= Peter Dajia =

Canadian shot putter

Peter Dajia (born January 27, 1964) is a Canadian shot putter.

He was born in Toronto and is Canadian of Greek and Albanian descent.

He competed for Clemson University in 1984, later transferring to the University of Texas, Arlington.

He was banned for doping in June 1986 after failing a drug test, which he appealed. His appeal was rejected and he served an 18-month suspension from the Canadian Track and Field Association. He testified in April 1989 at the Canadian government's inquiry into drug use by athletes that he had been on muscle-building drugs since 1983 but that he appealed the June 1986 drug test because it indicated that he and two teammates used a specific substance they had not taken. He also stated that it was widespread among athletes at the University of Texas, Arlington which he attended. He also claimed he was reinstated by the Canadian Track and Field Assn. only after he threatened to expose anabolic steroid use by sprinter Ben Johnson and other athletes. He spoke with Steve Findlay, an athletes' representative at the CTFA in Ottawa; "I threatened to turn in the world's fastest human being," Dajia said. "I told him I had some information about Ben and Angella (Taylor Issajenko), and Dr. (Jamie) Astaphan, also, and that I'd be speaking to a reporter. I had nothing to lose." Dajia was allowed to compete at the 1988 national championships a month later at Ottawa, where he finished second, but was still banned from competing internationally by the federal government and was not allowed to participate in the Olympics at Seoul.
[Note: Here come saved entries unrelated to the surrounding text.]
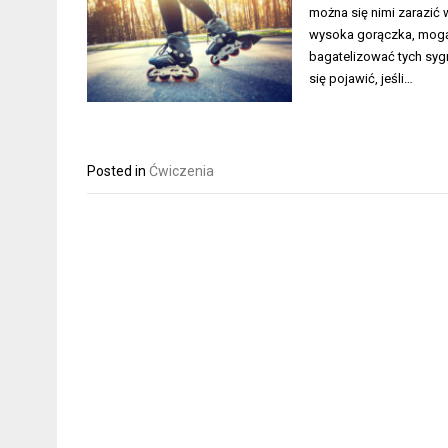
można się nimi zarazić w
wysoka gorączka, mogą 
bagatelizować tych syg
się pojawić, jeśli…
Posted in
Ćwiczenia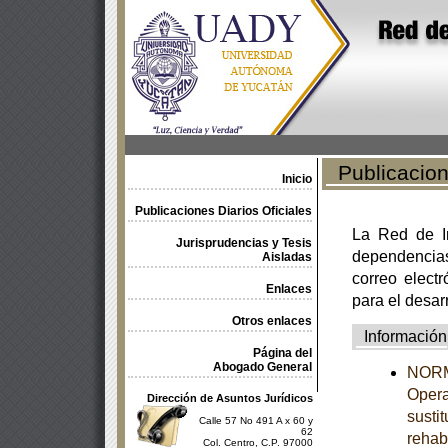
Publicacione
Inicio
Publicaciones Diarios Oficiales
La Red de In
Jurisprudencias y Tesis
dependencia
Aisladas
correo electr
Enlaces
para el desar
Otros enlaces
Información
Página del
Abogado General
NORMA
Opera
Dirección de Asuntos Jurídicos
susti
Calle 57 No 491 A x 60 y
62
rehab
Col. Centro, C.P. 97000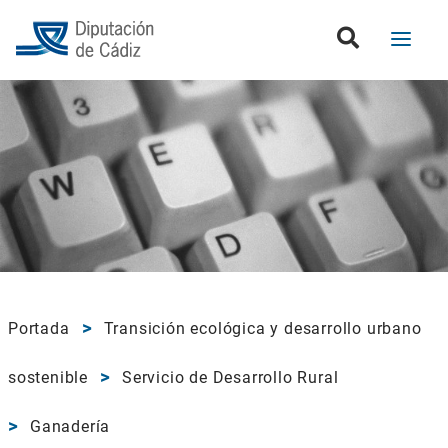
Portada
Transición ecológica y desarrollo urbano
sostenible
Servicio de Desarrollo Rural
Ganadería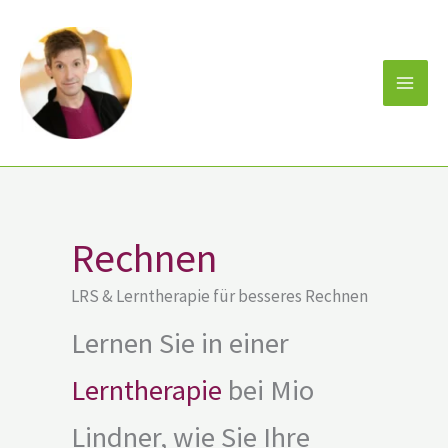
Zum
Inhalt
springen
Rechnen
LRS & Lerntherapie für besseres Rechnen
Lernen Sie in einer
Lerntherapie
bei Mio
Lindner, wie Sie Ihre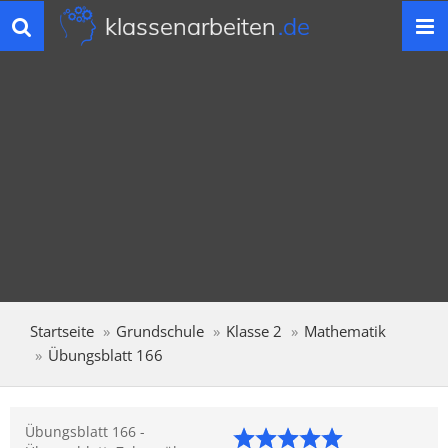
klassenarbeiten
.de
Toggle
navigation
Startseite
Grundschule
Klasse 2
Mathematik
Übungsblatt 166
Übungsblatt 166 -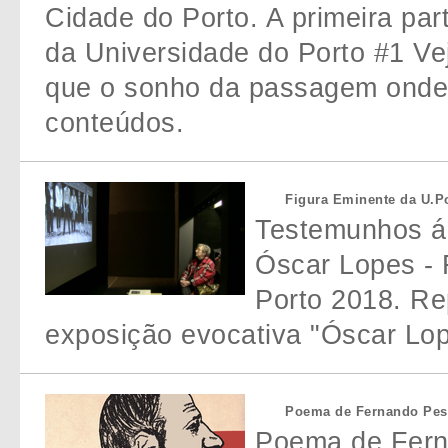
Cidade do Porto. A primeira par
da Universidade do Porto #1 Ve
que o sonho da passagem onde 
conteúdos.
Figura Eminente da U.Po
Testemunhos áu
Óscar Lopes - 
Porto 2018. R
exposição evocativa "Óscar Lop
Poema de Fernando Pes
Poema de Ferna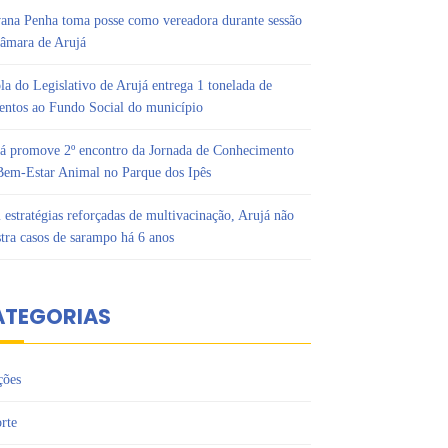
ana Penha toma posse como vereadora durante sessão
âmara de Arujá
la do Legislativo de Arujá entrega 1 tonelada de
entos ao Fundo Social do município
á promove 2º encontro da Jornada de Conhecimento
em-Estar Animal no Parque dos Ipês
estratégias reforçadas de multivacinação, Arujá não
stra casos de sarampo há 6 anos
ATEGORIAS
ções
rte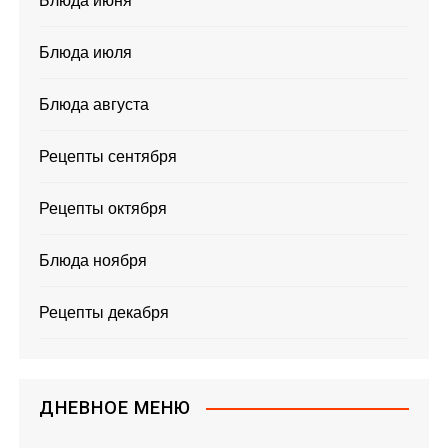
Блюда июня
Блюда июля
Блюда августа
Рецепты сентября
Рецепты октября
Блюда ноября
Рецепты декабря
ДНЕВНОЕ МЕНЮ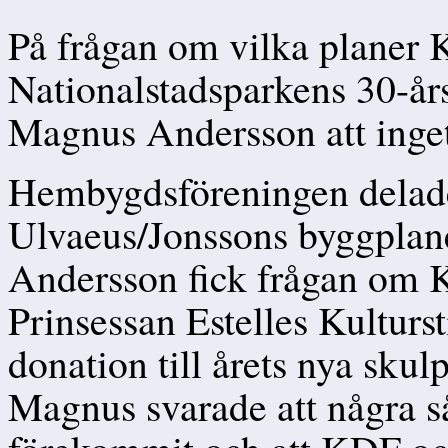
På frågan om vilka planer K
Nationalstadsparkens 30-år
Magnus Andersson att inget
Hembygdsföreningen delade 
Ulvaeus/Jonssons byggplan
Andersson fick frågan om 
Prinsessan Estelles Kulturs
donation till årets nya sku
Magnus svarade att några s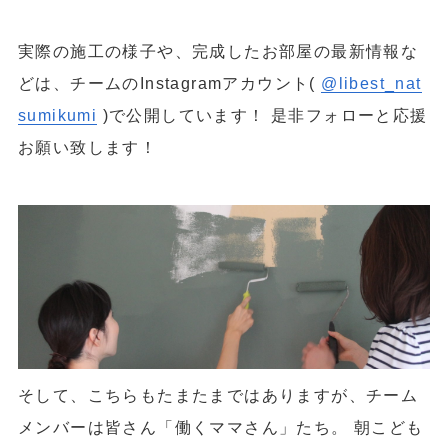
実際の施工の様子や、完成したお部屋の最新情報な
どは、チームのInstagramアカウント(
@libest_nat
sumikumi
)で公開しています！ 是非フォローと応援
お願い致します！
そして、こちらもたまたまではありますが、チーム
メンバーは皆さん「働くママさん」たち。 朝こども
He became Canadian shot put champion in 1990 and 1991.

Dajia competed at the 1992 Barcelona Olympics, where he placed fourteenth in the shot put.

Dajia later represented Canada at the 2000 Commonwealth Games in Victoria, where he finished eleventh.

After retirement, Dajia coached other athletes and worked with the Phoenix Track Club and South Simcoe Dufferin Track and Field Club in Ontario.

He is a teacher Cardinal Carter Catholic High School in Aurora, Ontario.